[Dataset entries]
■ ■ ■

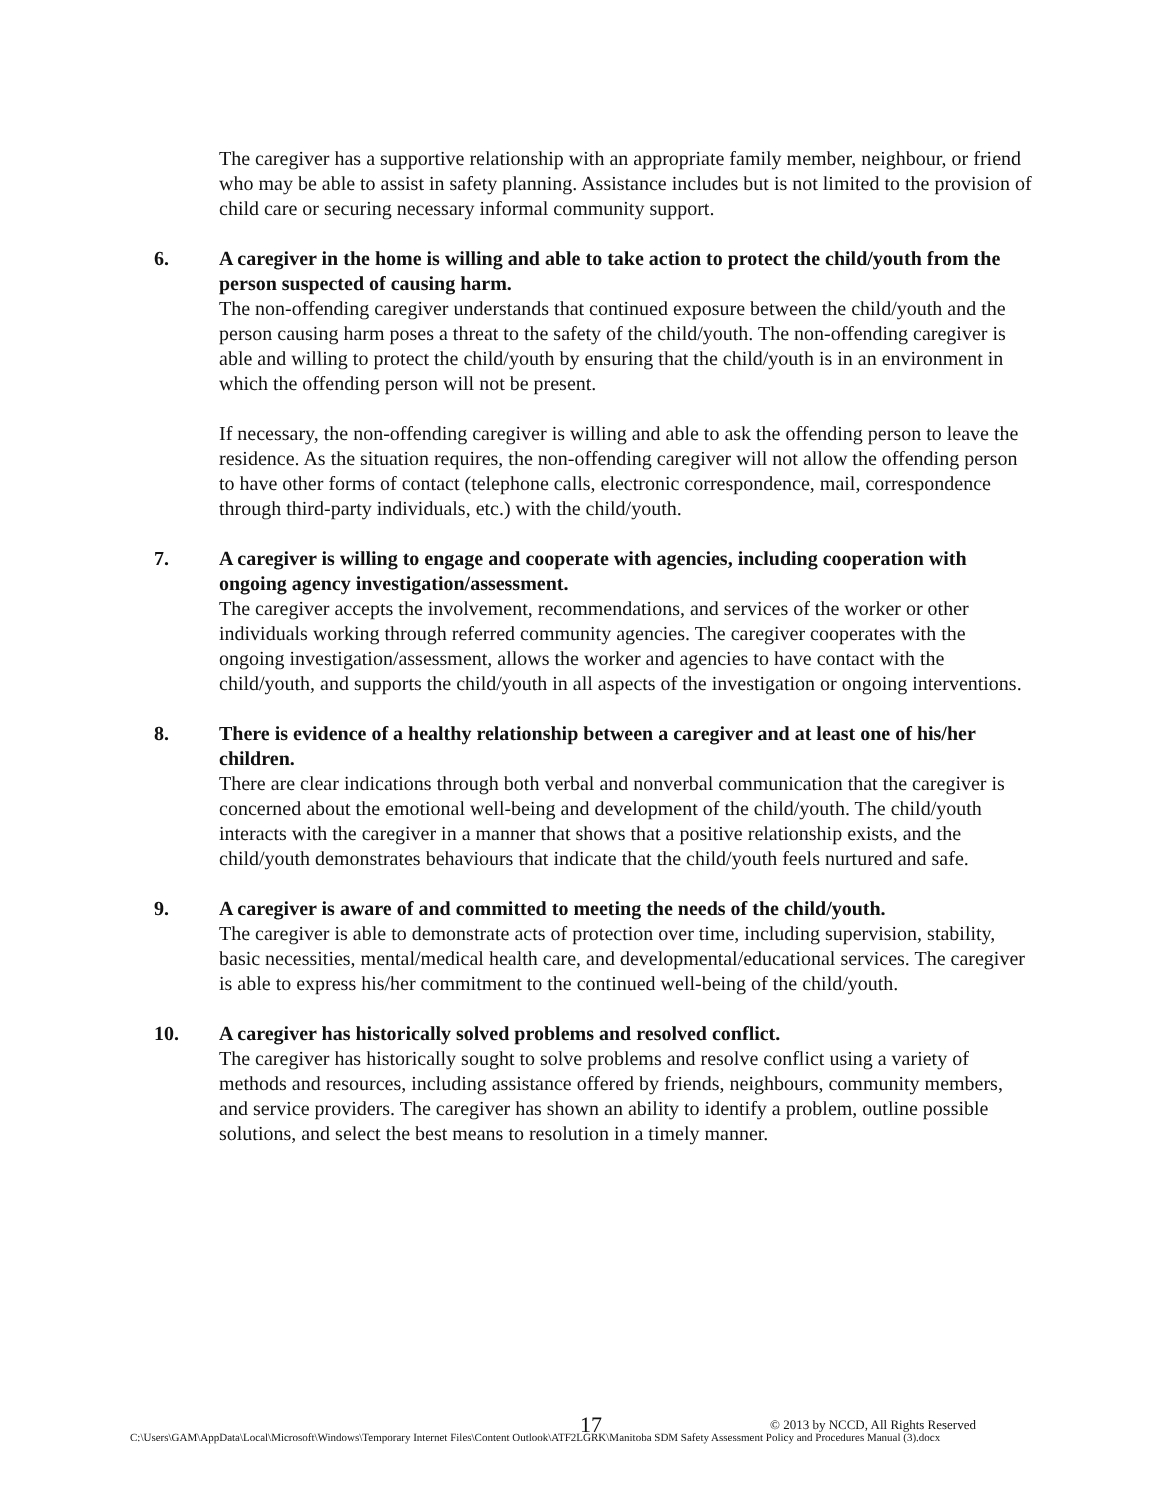The caregiver has a supportive relationship with an appropriate family member, neighbour, or friend who may be able to assist in safety planning. Assistance includes but is not limited to the provision of child care or securing necessary informal community support.
6. A caregiver in the home is willing and able to take action to protect the child/youth from the person suspected of causing harm.
The non-offending caregiver understands that continued exposure between the child/youth and the person causing harm poses a threat to the safety of the child/youth. The non-offending caregiver is able and willing to protect the child/youth by ensuring that the child/youth is in an environment in which the offending person will not be present.
If necessary, the non-offending caregiver is willing and able to ask the offending person to leave the residence. As the situation requires, the non-offending caregiver will not allow the offending person to have other forms of contact (telephone calls, electronic correspondence, mail, correspondence through third-party individuals, etc.) with the child/youth.
7. A caregiver is willing to engage and cooperate with agencies, including cooperation with ongoing agency investigation/assessment.
The caregiver accepts the involvement, recommendations, and services of the worker or other individuals working through referred community agencies. The caregiver cooperates with the ongoing investigation/assessment, allows the worker and agencies to have contact with the child/youth, and supports the child/youth in all aspects of the investigation or ongoing interventions.
8. There is evidence of a healthy relationship between a caregiver and at least one of his/her children.
There are clear indications through both verbal and nonverbal communication that the caregiver is concerned about the emotional well-being and development of the child/youth. The child/youth interacts with the caregiver in a manner that shows that a positive relationship exists, and the child/youth demonstrates behaviours that indicate that the child/youth feels nurtured and safe.
9. A caregiver is aware of and committed to meeting the needs of the child/youth.
The caregiver is able to demonstrate acts of protection over time, including supervision, stability, basic necessities, mental/medical health care, and developmental/educational services. The caregiver is able to express his/her commitment to the continued well-being of the child/youth.
10. A caregiver has historically solved problems and resolved conflict.
The caregiver has historically sought to solve problems and resolve conflict using a variety of methods and resources, including assistance offered by friends, neighbours, community members, and service providers. The caregiver has shown an ability to identify a problem, outline possible solutions, and select the best means to resolution in a timely manner.
17 © 2013 by NCCD, All Rights Reserved
C:\Users\GAM\AppData\Local\Microsoft\Windows\Temporary Internet Files\Content Outlook\ATF2LGRK\Manitoba SDM Safety Assessment Policy and Procedures Manual (3).docx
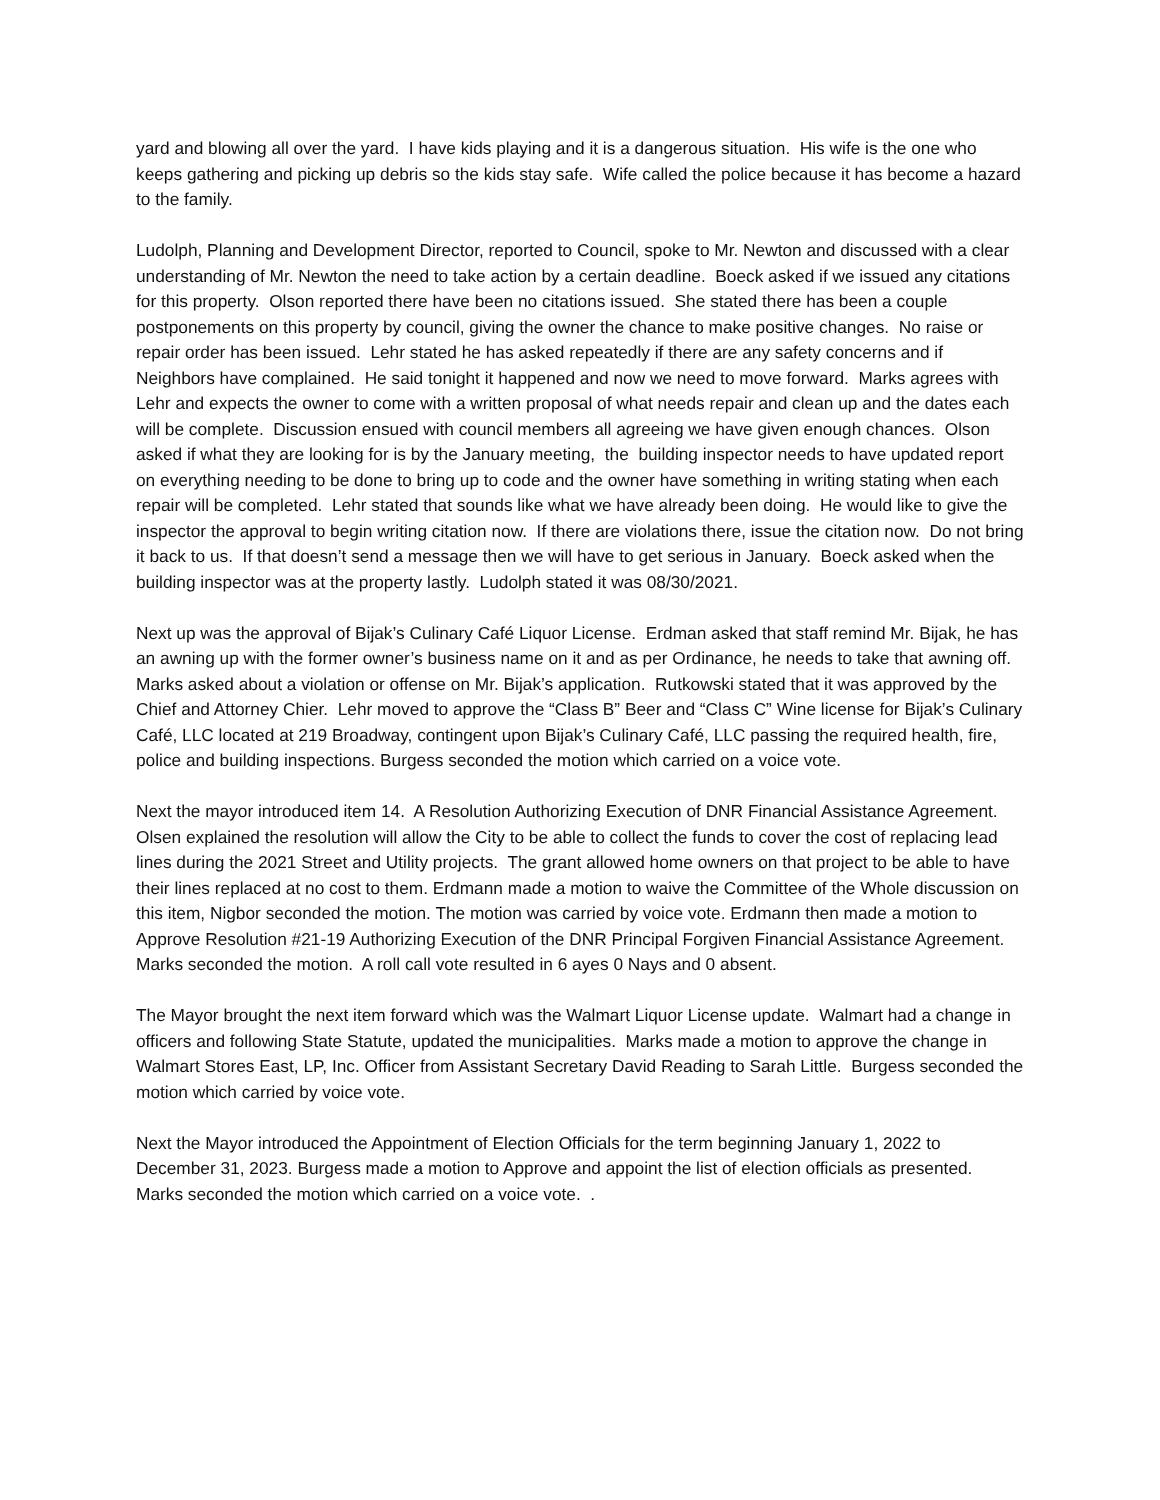yard and blowing all over the yard. I have kids playing and it is a dangerous situation. His wife is the one who keeps gathering and picking up debris so the kids stay safe. Wife called the police because it has become a hazard to the family.
Ludolph, Planning and Development Director, reported to Council, spoke to Mr. Newton and discussed with a clear understanding of Mr. Newton the need to take action by a certain deadline. Boeck asked if we issued any citations for this property. Olson reported there have been no citations issued. She stated there has been a couple postponements on this property by council, giving the owner the chance to make positive changes. No raise or repair order has been issued. Lehr stated he has asked repeatedly if there are any safety concerns and if Neighbors have complained. He said tonight it happened and now we need to move forward. Marks agrees with Lehr and expects the owner to come with a written proposal of what needs repair and clean up and the dates each will be complete. Discussion ensued with council members all agreeing we have given enough chances. Olson asked if what they are looking for is by the January meeting, the building inspector needs to have updated report on everything needing to be done to bring up to code and the owner have something in writing stating when each repair will be completed. Lehr stated that sounds like what we have already been doing. He would like to give the inspector the approval to begin writing citation now. If there are violations there, issue the citation now. Do not bring it back to us. If that doesn’t send a message then we will have to get serious in January. Boeck asked when the building inspector was at the property lastly. Ludolph stated it was 08/30/2021.
Next up was the approval of Bijak’s Culinary Café Liquor License. Erdman asked that staff remind Mr. Bijak, he has an awning up with the former owner’s business name on it and as per Ordinance, he needs to take that awning off. Marks asked about a violation or offense on Mr. Bijak’s application. Rutkowski stated that it was approved by the Chief and Attorney Chier. Lehr moved to approve the “Class B” Beer and “Class C” Wine license for Bijak’s Culinary Café, LLC located at 219 Broadway, contingent upon Bijak’s Culinary Café, LLC passing the required health, fire, police and building inspections. Burgess seconded the motion which carried on a voice vote.
Next the mayor introduced item 14. A Resolution Authorizing Execution of DNR Financial Assistance Agreement. Olsen explained the resolution will allow the City to be able to collect the funds to cover the cost of replacing lead lines during the 2021 Street and Utility projects. The grant allowed home owners on that project to be able to have their lines replaced at no cost to them. Erdmann made a motion to waive the Committee of the Whole discussion on this item, Nigbor seconded the motion. The motion was carried by voice vote. Erdmann then made a motion to Approve Resolution #21-19 Authorizing Execution of the DNR Principal Forgiven Financial Assistance Agreement. Marks seconded the motion. A roll call vote resulted in 6 ayes 0 Nays and 0 absent.
The Mayor brought the next item forward which was the Walmart Liquor License update. Walmart had a change in officers and following State Statute, updated the municipalities. Marks made a motion to approve the change in Walmart Stores East, LP, Inc. Officer from Assistant Secretary David Reading to Sarah Little. Burgess seconded the motion which carried by voice vote.
Next the Mayor introduced the Appointment of Election Officials for the term beginning January 1, 2022 to December 31, 2023. Burgess made a motion to Approve and appoint the list of election officials as presented. Marks seconded the motion which carried on a voice vote. .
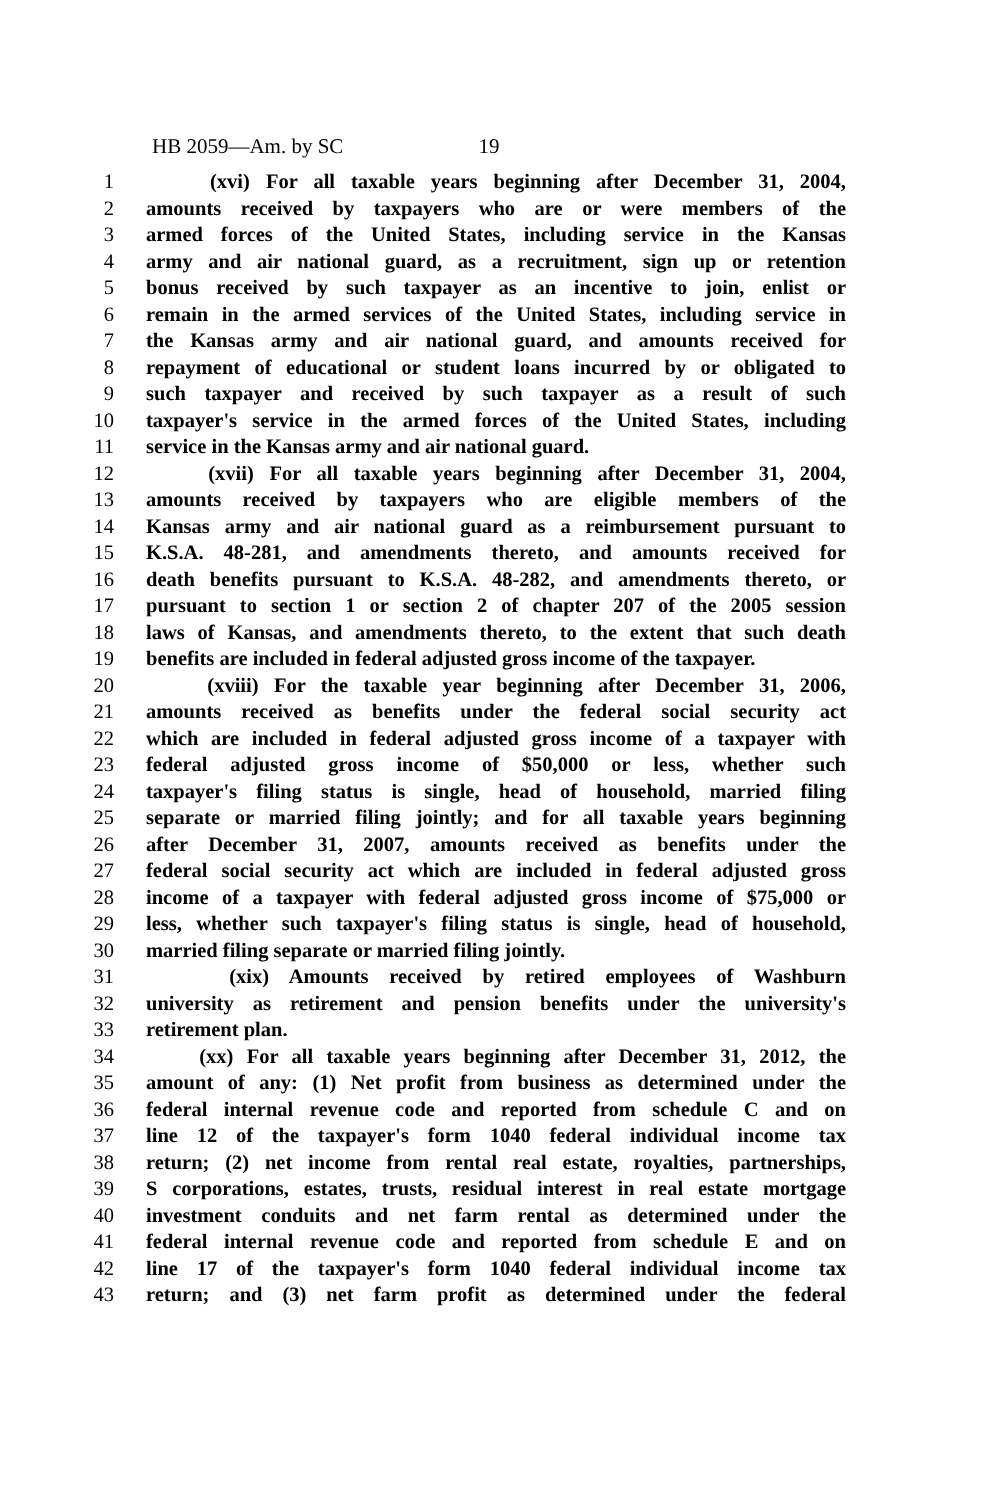HB 2059—Am. by SC 19
1 (xvi) For all taxable years beginning after December 31, 2004,
2 amounts received by taxpayers who are or were members of the
3 armed forces of the United States, including service in the Kansas
4 army and air national guard, as a recruitment, sign up or retention
5 bonus received by such taxpayer as an incentive to join, enlist or
6 remain in the armed services of the United States, including service in
7 the Kansas army and air national guard, and amounts received for
8 repayment of educational or student loans incurred by or obligated to
9 such taxpayer and received by such taxpayer as a result of such
10 taxpayer's service in the armed forces of the United States, including
11 service in the Kansas army and air national guard.
12 (xvii) For all taxable years beginning after December 31, 2004,
13 amounts received by taxpayers who are eligible members of the
14 Kansas army and air national guard as a reimbursement pursuant to
15 K.S.A. 48-281, and amendments thereto, and amounts received for
16 death benefits pursuant to K.S.A. 48-282, and amendments thereto, or
17 pursuant to section 1 or section 2 of chapter 207 of the 2005 session
18 laws of Kansas, and amendments thereto, to the extent that such death
19 benefits are included in federal adjusted gross income of the taxpayer.
20 (xviii) For the taxable year beginning after December 31, 2006,
21 amounts received as benefits under the federal social security act
22 which are included in federal adjusted gross income of a taxpayer with
23 federal adjusted gross income of $50,000 or less, whether such
24 taxpayer's filing status is single, head of household, married filing
25 separate or married filing jointly; and for all taxable years beginning
26 after December 31, 2007, amounts received as benefits under the
27 federal social security act which are included in federal adjusted gross
28 income of a taxpayer with federal adjusted gross income of $75,000 or
29 less, whether such taxpayer's filing status is single, head of household,
30 married filing separate or married filing jointly.
31 (xix) Amounts received by retired employees of Washburn
32 university as retirement and pension benefits under the university's
33 retirement plan.
34 (xx) For all taxable years beginning after December 31, 2012, the
35 amount of any: (1) Net profit from business as determined under the
36 federal internal revenue code and reported from schedule C and on
37 line 12 of the taxpayer's form 1040 federal individual income tax
38 return; (2) net income from rental real estate, royalties, partnerships,
39 S corporations, estates, trusts, residual interest in real estate mortgage
40 investment conduits and net farm rental as determined under the
41 federal internal revenue code and reported from schedule E and on
42 line 17 of the taxpayer's form 1040 federal individual income tax
43 return; and (3) net farm profit as determined under the federal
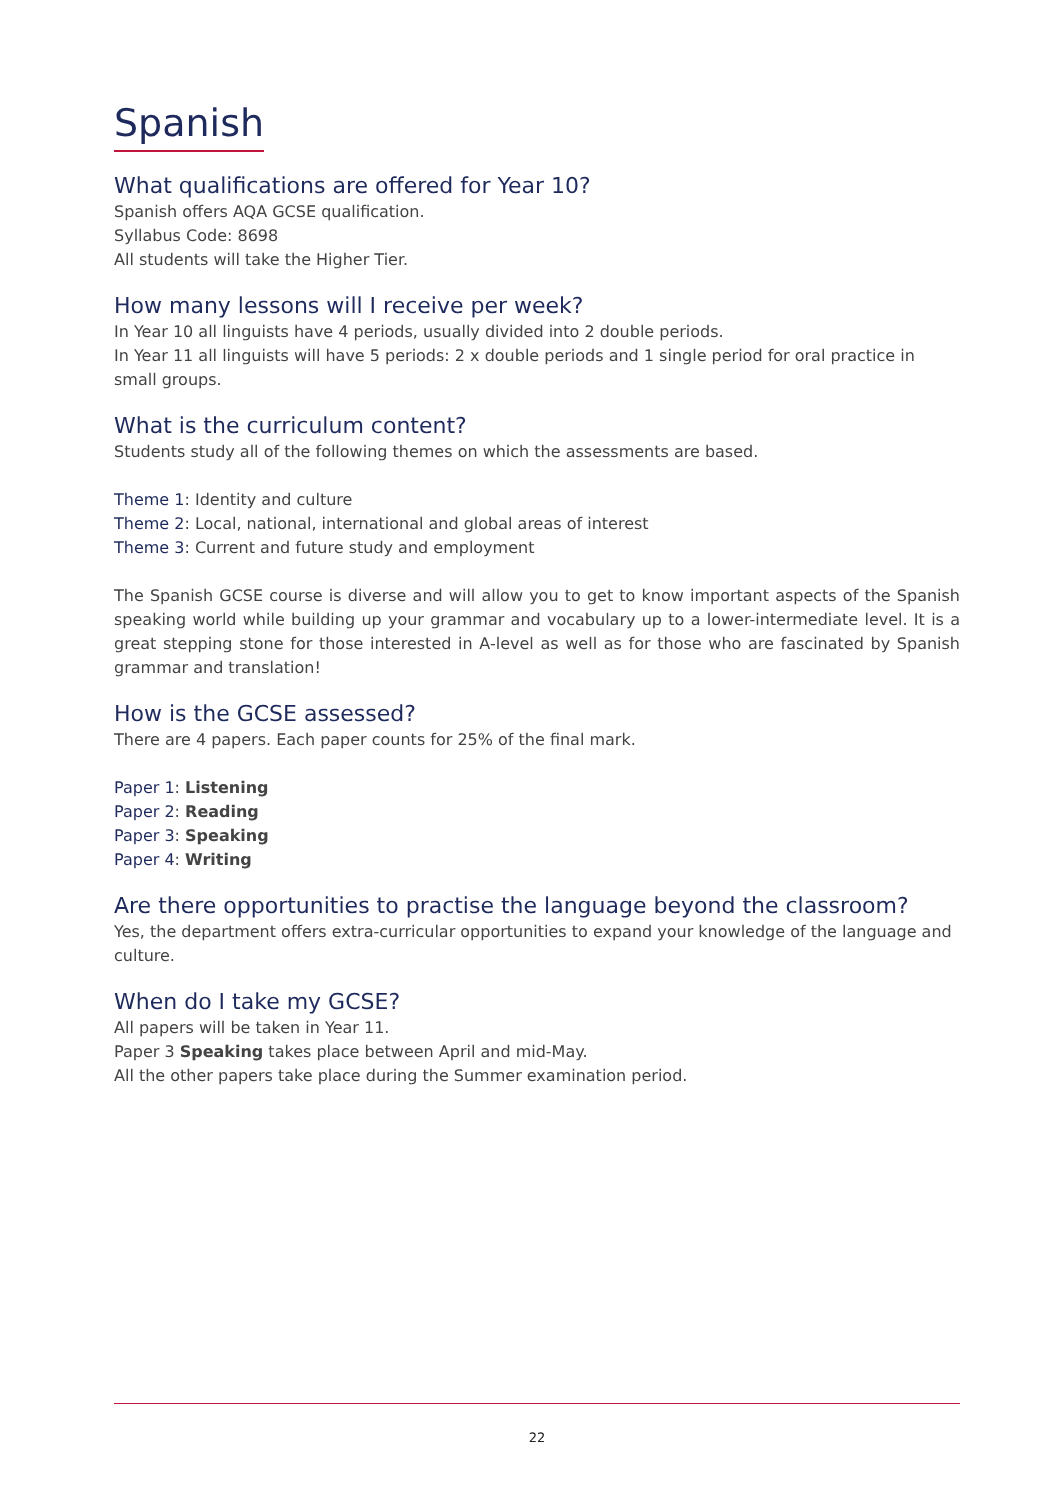Spanish
What qualifications are offered for Year 10?
Spanish offers AQA GCSE qualification.
Syllabus Code: 8698
All students will take the Higher Tier.
How many lessons will I receive per week?
In Year 10 all linguists have 4 periods, usually divided into 2 double periods.
In Year 11 all linguists will have 5 periods: 2 x double periods and 1 single period for oral practice in small groups.
What is the curriculum content?
Students study all of the following themes on which the assessments are based.
Theme 1: Identity and culture
Theme 2: Local, national, international and global areas of interest
Theme 3: Current and future study and employment
The Spanish GCSE course is diverse and will allow you to get to know important aspects of the Spanish speaking world while building up your grammar and vocabulary up to a lower-intermediate level. It is a great stepping stone for those interested in A-level as well as for those who are fascinated by Spanish grammar and translation!
How is the GCSE assessed?
There are 4 papers. Each paper counts for 25% of the final mark.
Paper 1: Listening
Paper 2: Reading
Paper 3: Speaking
Paper 4: Writing
Are there opportunities to practise the language beyond the classroom?
Yes, the department offers extra-curricular opportunities to expand your knowledge of the language and culture.
When do I take my GCSE?
All papers will be taken in Year 11.
Paper 3 Speaking takes place between April and mid-May.
All the other papers take place during the Summer examination period.
22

■ ■ ■

▸ **YOUR ASSIGNMENT**
Show all lines above containing "offending".

▸ **OUTPUT BELOW**
The non-offending caregiver understands that continued exposure between the child/youth and the person causing harm poses a threat to the safety of the child/youth. The non-offending caregiver is able and willing to protect the child/youth by ensuring that the child/youth is in an environment in which the offending person will not be present.
If necessary, the non-offending caregiver is willing and able to ask the offending person to leave the residence. As the situation requires, the non-offending caregiver will not allow the offending person to have other forms of contact (telephone calls, electronic correspondence, mail, correspondence through third-party individuals, etc.) with the child/youth.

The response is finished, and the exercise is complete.